What is the Beast of Gevaudan?

Known to terrorize the former province of Gevaudan, located in the south-central part of France, the Beast of Gevaudan was the name given to wolf-like creatures that had a habit of attacking and eating humans. In this article, you will learn more about this French terror, as well as information behind a couple of documented incidents.

The Beasts of Gevaudan were often described by witnesses as possessing frightening teeth and noticeable tails , running about the region at sending terror from1764 to 1767. Reddish fur covered their bodies and an unmistaken odor was associated with its presence. The beasts caused a great panic, as they were known to take the lives of their victims by tearing at their throats with their teeth.

It is still unknown just how many people the beasts were responsible for killing, although one source claims that the estimated total including 210 attacks, 113 deaths, and 49 injuries. Out of all the attacks, it was said that nearly 100 victims were partially eaten. Children were the greatest victims of the beasts, following by women, and then men.

In order to calm the reign of terror that the beasts inflicted upon residents, a great deal of manpower and resources were used. Hunting the creatures became a prime objective. When parties went out to search and destroy the beasts, they consisted of members of the army, civilians, nobles, and royal huntsmen.

The First Attack

The first known attack of the Beast of Gevaudan took place on June 1st, 1764, but allowed people to receive information about the description of the creature. A woman from Langogne caught sight of a “large, lupine animal emerge from the trees and charge directly toward her.” Lucky for her, the creature was driven away by the bulls that lived on the farm.

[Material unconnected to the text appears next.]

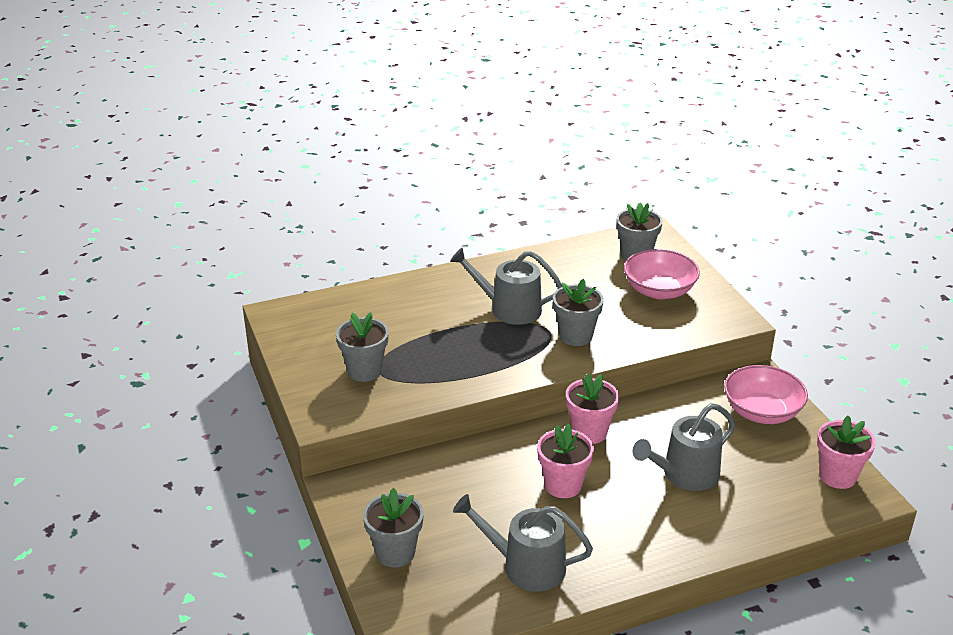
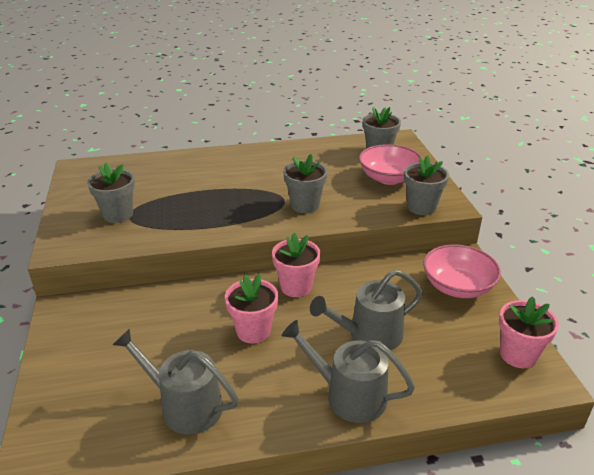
camera: 10 degrees right, 0 degrees up
grey flower pot [363,488,424,567] -> grey flower pot moved to [404,155,449,215]
grey watering can [450,248,562,325] -> grey watering can moved to [281,320,415,423]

On June 30th, the first official victim was accounted. The Beast of Gevaudan claimed the life of Jeanne Boulet, who was killed close to the village of Les Hubacs, which wasn’t that far from Langogne. At this point, it became clear that the beast was interested in humans over farm animals. It also seemed to take no interest in cattle and would choose a human to attack even if it was in the midst of many cattle in the same vicinity.

The Hunt is On

Attention was drawn to the issue of the beast when Jacques Portefaix and six friends (including two girls) were attacked by the beast on January 12th, 1765. They were able to drive away the creature by sticking together and staying as a group. Their story made it to the ears of King Louis XV, who gave 300 livres (the currency of the time) to Portefaix and another 300 livres to split with the rest of the group. Portefaix was also given an education at the expense of the state.

The next action by the King was to enlist the help of wolf-hunters who made it their profession to solve their beastly problem. Enter Jean-Charles-Marc-Antoine Vaumesle d’Enneval and his son Jean-François, who were commissioned to kill the beast. Already with a personal interest in the attacks, Enneval was eager to accept the task at hand. On February 17th, 1765, the two men arrived in Clermont-Ferrand, toting eight bloodhounds that had been trained in detecting wolves.